In the past two weeks, the Tufts community has received two reports from Tufts University Police Department regarding vague, and in one case unsubstantiated, reports of wrongdoing. The first, on April 1, occurred when a student reported that a male peer may have poisoned a female student's contact lens solution with peanut oil in an attempt to trigger an allergic reaction; neither the male nor the intended victim were known to the police. TUPD later concluded that there was no credible threat. The second, on April 10, reported that the Massachusetts Bay Transportation Authority (MBTA) police had detained a suspect at the Davis Square T station for allegedly stealing an iPhone or iPod from an unidentified victim.
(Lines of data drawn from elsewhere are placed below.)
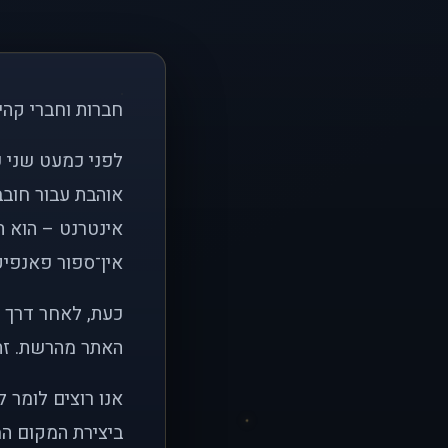
חברות וחברי קהי
אוהבת עבור חובב
אינטרנט – הוא הי
אין־ספור פאנפיקי
כעת, לאחר דרך א
האתר מהרשת. זהו
אנו רוצים לומר 
ביצירת המקום המ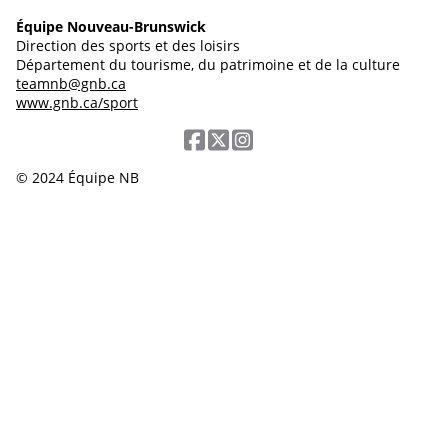
Équipe Nouveau-Brunswick
Direction des sports et des loisirs
Département du tourisme, du patrimoine et de la culture
teamnb@gnb.ca
www.gnb.ca/sport
© 2024 Équipe NB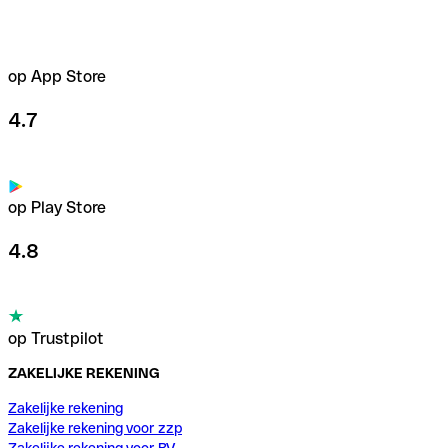
op App Store
4.7
op Play Store
4.8
op Trustpilot
ZAKELIJKE REKENING
Zakelijke rekening
Zakelijke rekening voor zzp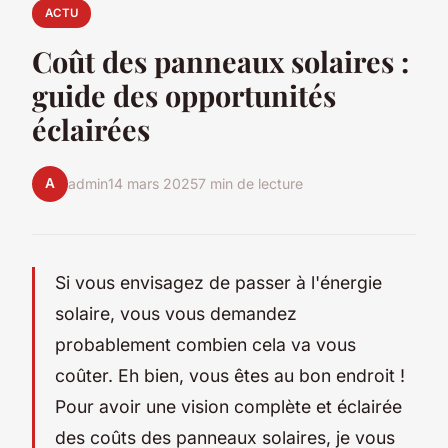
ACTU
Coût des panneaux solaires :
guide des opportunités
éclairées
A
admin
14 mars 2025
7 min de lecture
Si vous envisagez de passer à l'énergie
solaire, vous vous demandez
probablement combien cela va vous
coûter. Eh bien, vous êtes au bon endroit !
Pour avoir une vision complète et éclairée
des coûts des panneaux solaires, je vous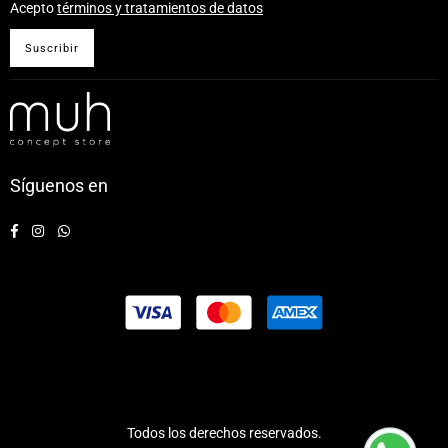
Acepto
términos y tratamientos de datos
Suscribir
Síguenos en
Facebook
Instagram
Whatsapp
Todos los derechos reservados.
Both of these cases reflect a frivolous and excessive use of the campus−wide email alert system, a case of too much noise and too little substance. TUPD safety alerts should be reserved for cases in which there is a substantiated and imminent threat to the Tufts community. Neither one of these cases met those criteria. To the university's credit, the MBTA email was not labeled as a safety alert, but the effect was nonetheless on par with one. Repeated safety alerts on matters this frivolous dilute their power and encourage students not to take them seriously.

Seeing the subject "Safety Alert" in one's inbox should convey the idea that crucial security information is contained. When the university sends out too many of these emails, the potency of each one is diminished.
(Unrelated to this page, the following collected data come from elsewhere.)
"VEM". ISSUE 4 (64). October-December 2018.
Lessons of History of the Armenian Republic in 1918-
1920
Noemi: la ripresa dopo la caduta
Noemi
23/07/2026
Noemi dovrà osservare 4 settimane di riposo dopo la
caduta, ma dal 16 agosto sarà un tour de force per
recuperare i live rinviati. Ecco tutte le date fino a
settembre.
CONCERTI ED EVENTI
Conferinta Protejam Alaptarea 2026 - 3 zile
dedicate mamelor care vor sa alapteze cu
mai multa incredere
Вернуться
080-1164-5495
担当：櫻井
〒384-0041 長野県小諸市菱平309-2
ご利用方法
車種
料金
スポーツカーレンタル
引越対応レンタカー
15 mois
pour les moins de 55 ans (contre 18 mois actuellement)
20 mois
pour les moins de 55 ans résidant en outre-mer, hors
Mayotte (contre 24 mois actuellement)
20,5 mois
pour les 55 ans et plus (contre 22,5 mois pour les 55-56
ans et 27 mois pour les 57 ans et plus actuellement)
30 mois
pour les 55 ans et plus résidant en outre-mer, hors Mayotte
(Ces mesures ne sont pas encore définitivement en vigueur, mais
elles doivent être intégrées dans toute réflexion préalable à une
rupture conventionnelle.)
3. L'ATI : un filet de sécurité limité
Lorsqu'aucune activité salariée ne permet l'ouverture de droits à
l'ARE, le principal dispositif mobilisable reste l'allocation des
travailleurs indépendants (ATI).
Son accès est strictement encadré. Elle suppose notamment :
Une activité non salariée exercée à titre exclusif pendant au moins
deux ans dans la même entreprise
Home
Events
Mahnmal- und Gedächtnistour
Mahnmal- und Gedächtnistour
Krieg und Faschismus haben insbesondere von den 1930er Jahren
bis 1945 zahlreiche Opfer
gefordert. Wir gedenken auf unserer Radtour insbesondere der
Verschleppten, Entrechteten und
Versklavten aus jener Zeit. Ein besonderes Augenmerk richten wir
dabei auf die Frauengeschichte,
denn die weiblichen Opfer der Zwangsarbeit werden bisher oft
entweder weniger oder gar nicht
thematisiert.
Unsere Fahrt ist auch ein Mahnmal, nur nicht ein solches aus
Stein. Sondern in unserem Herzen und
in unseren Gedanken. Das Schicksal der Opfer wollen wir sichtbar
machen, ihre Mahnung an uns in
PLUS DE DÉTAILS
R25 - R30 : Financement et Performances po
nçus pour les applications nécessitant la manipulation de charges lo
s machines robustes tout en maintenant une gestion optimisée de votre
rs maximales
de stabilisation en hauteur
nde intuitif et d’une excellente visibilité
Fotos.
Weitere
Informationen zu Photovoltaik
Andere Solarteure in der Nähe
In the case of the peanut oil threat, TUPD sent out a safety alert about something that was likely nothing more than an offhand comment taken out of context or an April Fool's Day joke directed at TUPD. A vague report of an implausible, unsubstantiated scheme does not foster vigilance. Students are likely to dismiss emails that don't refer to a clear threat, and when the time comes for the police to warn of a substantiated threat, they will be more likely to dismiss these messages as well.
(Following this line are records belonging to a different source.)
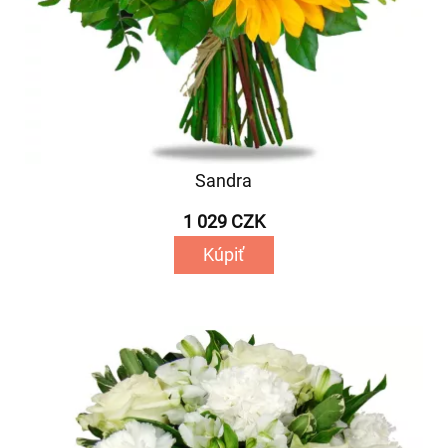
Sandra
1 029 CZK
Kúpiť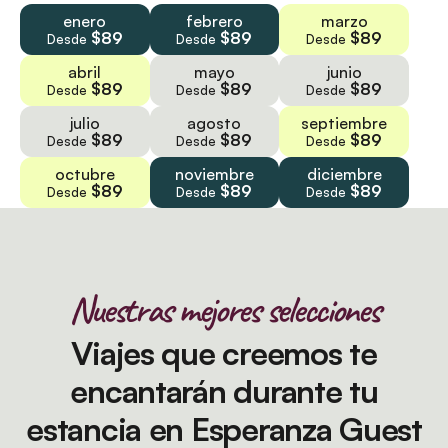
enero
febrero
marzo
$89
$89
$89
Desde
Desde
Desde
abril
mayo
junio
$89
$89
$89
Desde
Desde
Desde
julio
agosto
septiembre
$89
$89
$89
Desde
Desde
Desde
octubre
noviembre
diciembre
$89
$89
$89
Desde
Desde
Desde
Nuestras mejores selecciones
Viajes que creemos te
encantarán durante tu
estancia en Esperanza Guest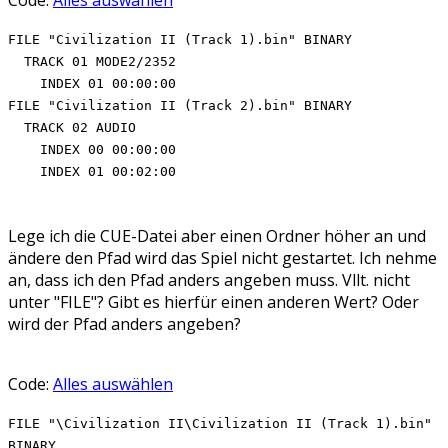
FILE "Civilization II (Track 1).bin" BINARY
TRACK 01 MODE2/2352
INDEX 01 00:00:00
FILE "Civilization II (Track 2).bin" BINARY
TRACK 02 AUDIO
INDEX 00 00:00:00
INDEX 01 00:02:00
Lege ich die CUE-Datei aber einen Ordner höher an und
ändere den Pfad wird das Spiel nicht gestartet. Ich nehme
an, dass ich den Pfad anders angeben muss. Vllt. nicht
unter "FILE"? Gibt es hierfür einen anderen Wert? Oder
wird der Pfad anders angeben?
Code:
Alles auswählen
FILE "\Civilization II\Civilization II (Track 1).bin"
BINARY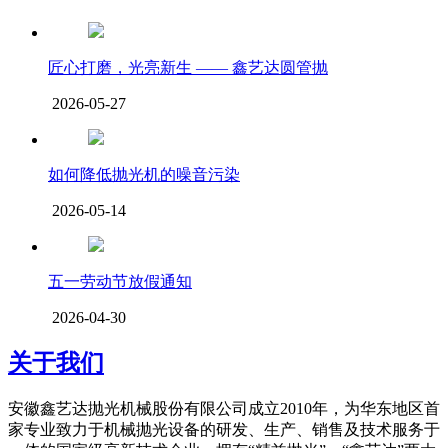
匠心打磨，光亮新生 —— 鑫艺达圆管抛
2026-05-27
如何降低抛光机的噪音污染
2026-05-14
五一劳动节放假通知
2026-04-30
关于我们
安徽鑫艺达抛光机械股份有限公司成立2010年，为华东地区首
家专业致力于机械抛光设备的研发、生产、销售及技术服务于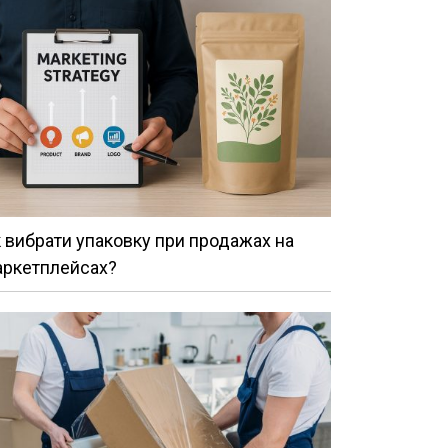
 вибрати упаковку при продажах на
аркетплейсах?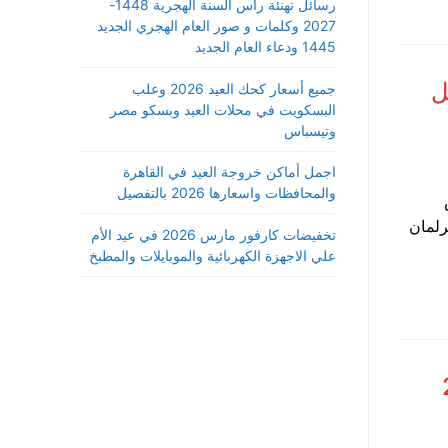
رسائل تهنئة رأس السنة الهجرية 1448-
2027 وكلمات و صور العام الهجري الجديد
1445 ودعاء العام الجديد
 وتفاصيل
جميع أسعار كحك العيد 2026 وعلب
البسكويت في محلات العبد وبسكو مصر
وتيسباس
اجمل أماكن خروجة العيد في القاهرة
والمحافظات واسعارها 2026 بالتفصيل
البرلمان
تخفيضات كارفور مارس 2026 في عيد الأم
علي الاجهزة الكهربائية والموبايلات والمطبخ
2021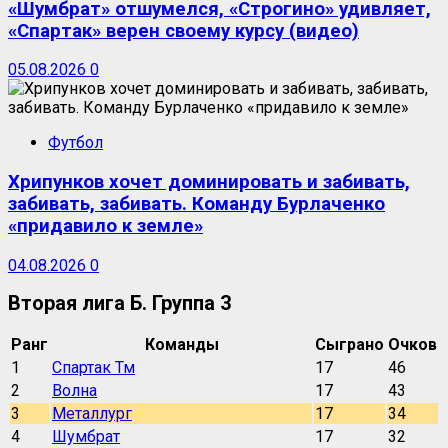
«Шумбрат» отшумелся, «Строгино» удивляет,
«Спартак» верен своему курсу (видео)
05.08.2026
0
Футбол
Хрипунков хочет доминировать и забивать,
забивать, забивать. Команду Бурлаченко
«придавило к земле»
04.08.2026
0
Вторая лига Б. Группа 3
Ранг
Команды
Сыграно
Очков
1
Спартак Тм
17
46
2
Волна
17
43
3
Металлург
17
34
4
Шумбрат
17
32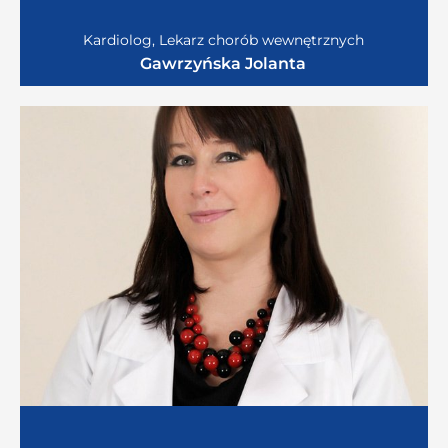
Kardiolog, Lekarz chorób wewnętrznych
Gawrzyńska Jolanta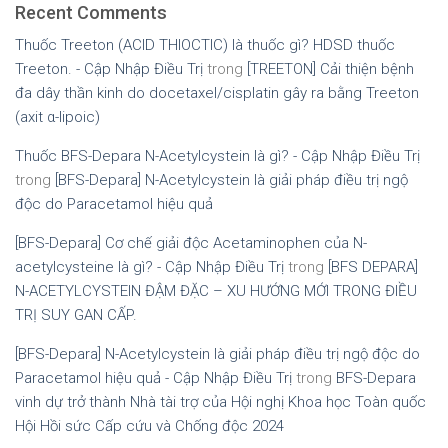
Recent Comments
Thuốc Treeton (ACID THIOCTIC) là thuốc gì? HDSD thuốc
Treeton. - Cập Nhập Điều Trị
trong
[TREETON] Cải thiện bệnh
đa dây thần kinh do docetaxel/cisplatin gây ra bằng Treeton
(axit α-lipoic)
Thuốc BFS-Depara N-Acetylcystein là gì? - Cập Nhập Điều Trị
trong
[BFS-Depara] N-Acetylcystein là giải pháp điều trị ngộ
độc do Paracetamol hiệu quả
[BFS-Depara] Cơ chế giải độc Acetaminophen của N-
acetylcysteine là gì? - Cập Nhập Điều Trị
trong
[BFS DEPARA]
N-ACETYLCYSTEIN ĐẬM ĐẶC – XU HƯỚNG MỚI TRONG ĐIỀU
TRỊ SUY GAN CẤP.
[BFS-Depara] N-Acetylcystein là giải pháp điều trị ngộ độc do
Paracetamol hiệu quả - Cập Nhập Điều Trị
trong
BFS-Depara
vinh dự trở thành Nhà tài trợ của Hội nghị Khoa học Toàn quốc
Hội Hồi sức Cấp cứu và Chống độc 2024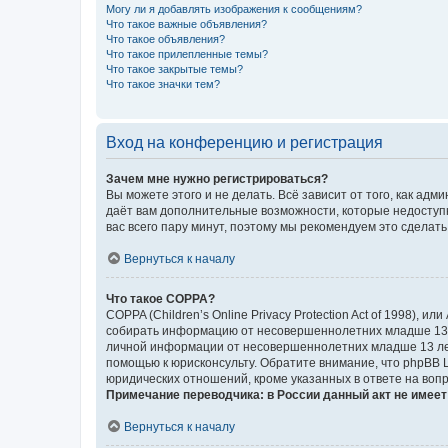
Могу ли я добавлять изображения к сообщениям?
Что такое важные объявления?
Что такое объявления?
Что такое прилепленные темы?
Что такое закрытые темы?
Что такое значки тем?
Вход на конференцию и регистрация
Зачем мне нужно регистрироваться?
Вы можете этого и не делать. Всё зависит от того, как а
даёт вам дополнительные возможности, которые недоступны
вас всего пару минут, поэтому мы рекомендуем это сделать
Вернуться к началу
Что такое COPPA?
COPPA (Children’s Online Privacy Protection Act of 1998),
собирать информацию от несовершеннолетних младше 13 ле
личной информации от несовершеннолетних младше 13 лет.
помощью к юрисконсульту. Обратите внимание, что phpBB 
юридических отношений, кроме указанных в ответе на вопр
Примечание переводчика: в России данный акт не имее
Вернуться к началу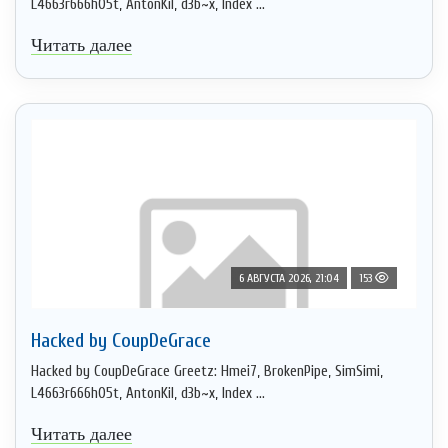
L4663r666h05t, AntonKil, d3b~x, Index ...
Читать далее
6 АВГУСТА 2026, 21:04
153
Hacked by CoupDeGrace
Hacked by CoupDeGrace Greetz: Hmei7, BrokenPipe, SimSimi,
L4663r666h05t, AntonKil, d3b~x, Index ...
Читать далее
The email about the theft occurring at the Davis Square T station was similarly unclear yet highlights a different problem with the alerts: jurisdiction. Students do not need to be informed of every incident of petty theft that occurs in the surrounding areas outside of campus, and this one occurred more than half a mile away. The fact that TUPD reports such incidents only creates an illusion that students are in more danger than they actually are.

Robberies that occur on campus or on streets directly adjacent to it are worth reporting, because their perpetrators could pose a threat to the Tufts community. But incidents that occur away from campus are not worth reporting to the community. If schools located in urban centers reported every crime that occurred near campus, their students' inboxes would be inundated with safety alerts on a regular basis. Likewise, if Tufts reported to its students every crime that occurred in Davis Square and surrounding neighborhoods, safety alerts would become a daily occurrence, and most students would delete them without a second thought.

Occasional robberies are a reality of living in a city. Students should know to be vigilant without having to read an email from TUPD every time it learns of a mugging. TUPD should limit its reports to crimes that occur on or directly adjacent to campus and to those that pose a credible and imminent threat.